Rebar, or reinforcing steel, clocked a 23 per cent monthly decline, its worst on record since launching in 2009. The most-traded rebar on the Shanghai futures exchange closed down 0.8 per cent at 1,978 yuan (£205) per tonne.
On the Dalian Commodity Exchange, the most-active iron ore gained 0.3 per cent to 344 yuan a tonne. But it still fell 25 per cent in May, its biggest monthly decline since launching in 2013.
It ends a September to April rally driven by optimism about China's economy.
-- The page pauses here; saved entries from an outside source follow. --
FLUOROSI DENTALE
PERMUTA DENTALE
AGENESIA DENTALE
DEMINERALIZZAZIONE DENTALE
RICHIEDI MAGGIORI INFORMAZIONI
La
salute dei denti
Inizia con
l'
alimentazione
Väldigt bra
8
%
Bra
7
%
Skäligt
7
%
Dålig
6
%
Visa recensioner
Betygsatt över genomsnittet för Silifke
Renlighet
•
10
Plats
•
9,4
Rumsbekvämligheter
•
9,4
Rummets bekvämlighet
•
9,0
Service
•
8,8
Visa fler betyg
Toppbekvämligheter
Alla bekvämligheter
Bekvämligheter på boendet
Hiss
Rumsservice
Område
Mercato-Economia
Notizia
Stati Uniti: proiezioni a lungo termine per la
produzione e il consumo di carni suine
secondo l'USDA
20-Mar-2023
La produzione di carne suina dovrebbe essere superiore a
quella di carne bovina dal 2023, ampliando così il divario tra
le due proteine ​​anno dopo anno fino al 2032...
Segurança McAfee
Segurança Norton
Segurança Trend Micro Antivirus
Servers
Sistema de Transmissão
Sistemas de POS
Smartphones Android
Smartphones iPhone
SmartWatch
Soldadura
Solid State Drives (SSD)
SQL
This turned sour as indicators — from retail sales to trade — suggested a recovery in the world's second largest economy wasn't yet in place and oversupply concerns weighed.
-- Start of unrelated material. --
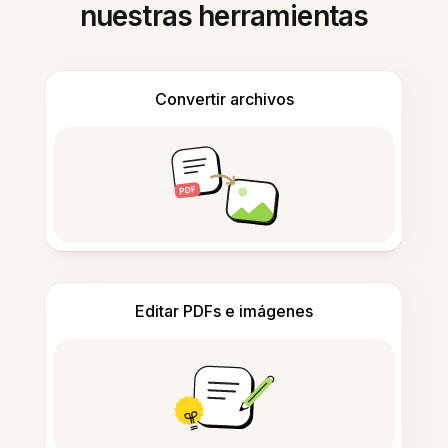
nuestras herramientas
Convertir archivos
Editar PDFs e imágenes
The rally had helped shuttered Chinese steel mills spring back to life, increasing supply that could keep steel markets under pressure as seasonal demand slows down with hot weather curbing construction activity for June.
The mills "just don't start and stop with the flows of seasonal demand," said Daniel Hynes, senior commodity strategist at ANZ Bank.
"We'd expect those to remain open for the time being and that probably should result in steel production holding up relatively well despite that normal seasonal slowdown," he added.
It comes during a deepening crisis in the global steel industry due to so-called dumping by China in other markets such as Europe and the US, consequent low prices and high energy costs for producers.
This has resulted in Tata Steel's decision to sell its UK business, putting around 14,000 jobs at risk. Reports have since suggested Tata could retain its British operation with financial support from the government.